§ Reading text:
──────────────────────────────

The key feature is *abstract* iteration, like functional maps, filters and folds...

scottlocklin · on March 28, 2017

Stuff like +/v is easier to reason about, but it's also handled by special code which runs a lot faster. At some point I need to do a blog on all the horrible things that happen inside your computer (cache hits, memory being swapped in and out, stacks popping) when you do an interpreted, explicit loop; bytecode, AST or whatever. There are R&D interpretors which claim to remove this overhead for trivial for loops,which are the main kind that end up getting used in numeric code, but none of them ever seem to make it into production (I'm sure someone will correct me if I am wrong; I am pretty sure Art wasn't doing this in K4, though he was probably best positioned to do so).

The real reason we like +/v besides less typing; it can be handled with special code which runs close to the theoretical machine speed. Lots of small places and languages this fact can be exploited in. R and Matlab basically have a subset of operations you can do +/v type things with. APL is the main class of languages where this sort of thing is built into the semantics of the language. If you're dealing with numerics in an interpreted language, it should be built into the semantics of your language, and that's how you should do things. Really it should be in compiled languages too, and that's how people should reason about code, but it's probably asking too much since APL has only been around since the 70s...

kazinator · on March 28, 2017

> handled by special code which runs a lot faster

This is just another way of saying "we don't have a compiler, so don't process data at the element level if you want speed".

It is not an advantage of the language, but a disadvantage.

If you have a compiler, then it's only valid for aggressive, machine-specific optimizations. This is articulated by statements like "the library function is marginally faster than an open coded loop, because it uses some inline assembly that takes advantage of vectorized instructions on CPU X".

If I write an FFT routine in C myself, it will not lose that badly to some BLAS/LAPACK routine.

scottlocklin · on March 28, 2017

Forcing your compiler to figure out you're doing something trivial on a rank-n array is silly. So is writing all the overhead and logic (where a typo can break things) which goes into a for or while loop instead of two characters: +/

I encourage you to try writing an FFT routine in C yourself and compare it to FFTW, where they basically wrote a compiler for doing FFTs. It's also worth doing in an interpreted language in an array-wise fashion versus with a for-loop. You should get something like a factor of 100,000 speed up.

──────────────────────────────

§ Raw data:
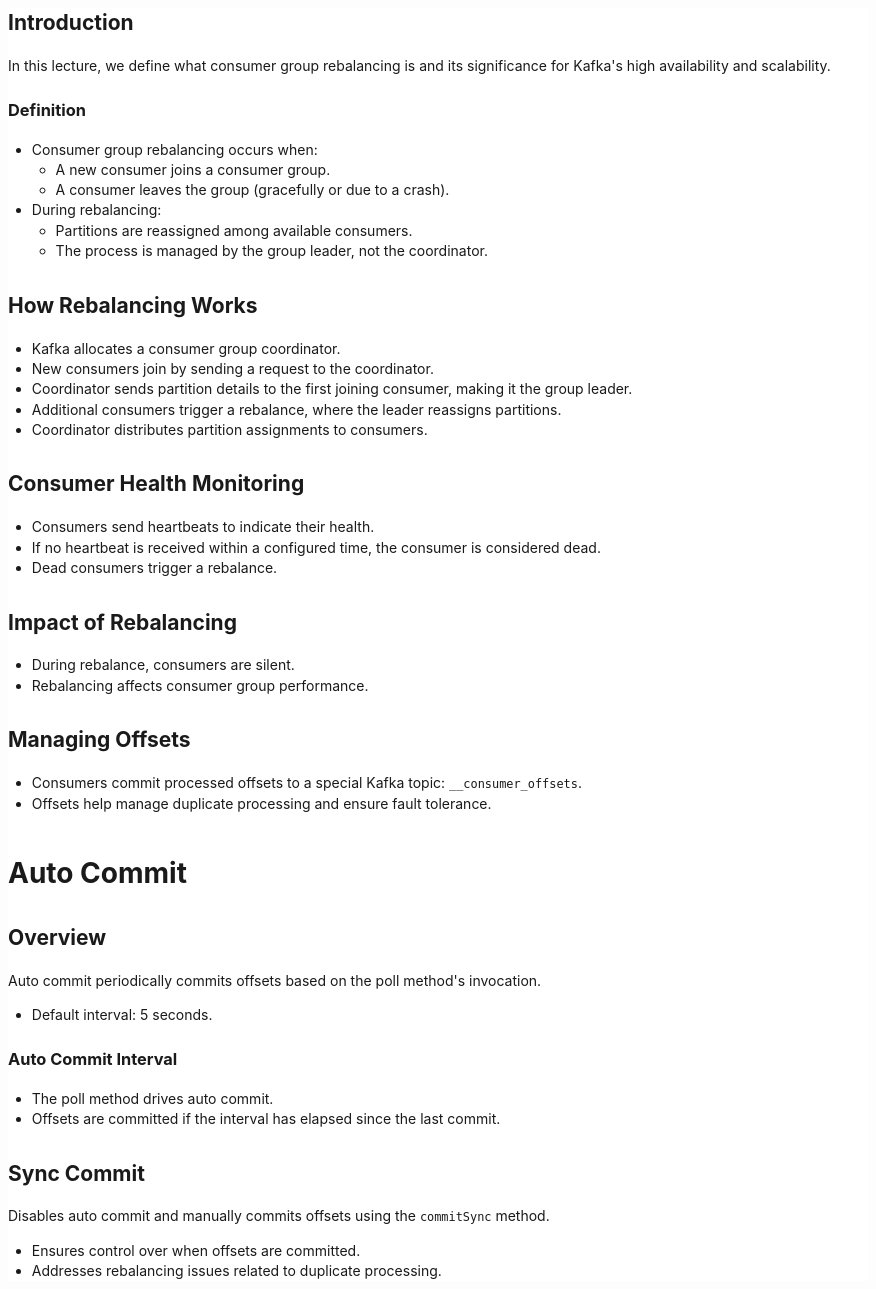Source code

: ## Introduction
In this lecture, we define what consumer group rebalancing is and its significance for Kafka's high availability and scalability.

### Definition
- Consumer group rebalancing occurs when:
  - A new consumer joins a consumer group.
  - A consumer leaves the group (gracefully or due to a crash).
- During rebalancing:
  - Partitions are reassigned among available consumers.
  - The process is managed by the group leader, not the coordinator.
  
## How Rebalancing Works
- Kafka allocates a consumer group coordinator.
- New consumers join by sending a request to the coordinator.
- Coordinator sends partition details to the first joining consumer, making it the group leader.
- Additional consumers trigger a rebalance, where the leader reassigns partitions.
- Coordinator distributes partition assignments to consumers.

## Consumer Health Monitoring
- Consumers send heartbeats to indicate their health.
- If no heartbeat is received within a configured time, the consumer is considered dead.
- Dead consumers trigger a rebalance.

## Impact of Rebalancing
- During rebalance, consumers are silent.
- Rebalancing affects consumer group performance.

## Managing Offsets
- Consumers commit processed offsets to a special Kafka topic: `__consumer_offsets`.
- Offsets help manage duplicate processing and ensure fault tolerance.

# Auto Commit

## Overview
Auto commit periodically commits offsets based on the poll method's invocation.
- Default interval: 5 seconds.

### Auto Commit Interval
- The poll method drives auto commit.
- Offsets are committed if the interval has elapsed since the last commit.

## Sync Commit
Disables auto commit and manually commits offsets using the `commitSync` method.
- Ensures control over when offsets are committed.
- Addresses rebalancing issues related to duplicate processing.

──────────────────────────────

§ Requirement 1: Transcribe the passage of the thread on array languages that opens with the words containing "I encourage you" and closes with "100,000 speed up.".
§ Requirement 2: In the records, format the lines from the one containing "## Sync Commit" through the end of the records as a numbered list, omitting blank lines.
The records are unrelated to the thread.

§ Your response 1:
I encourage you to try writing an FFT routine in C yourself and compare it to FFTW, where they basically wrote a compiler for doing FFTs. It's also worth doing in an interpreted language in an array-wise fashion versus with a for-loop. You should get something like a factor of 100,000 speed up.

§ Your response 2:
1. ## Sync Commit
2. Disables auto commit and manually commits offsets using the `commitSync` method.
3. - Ensures control over when offsets are committed.
4. - Addresses rebalancing issues related to duplicate processing.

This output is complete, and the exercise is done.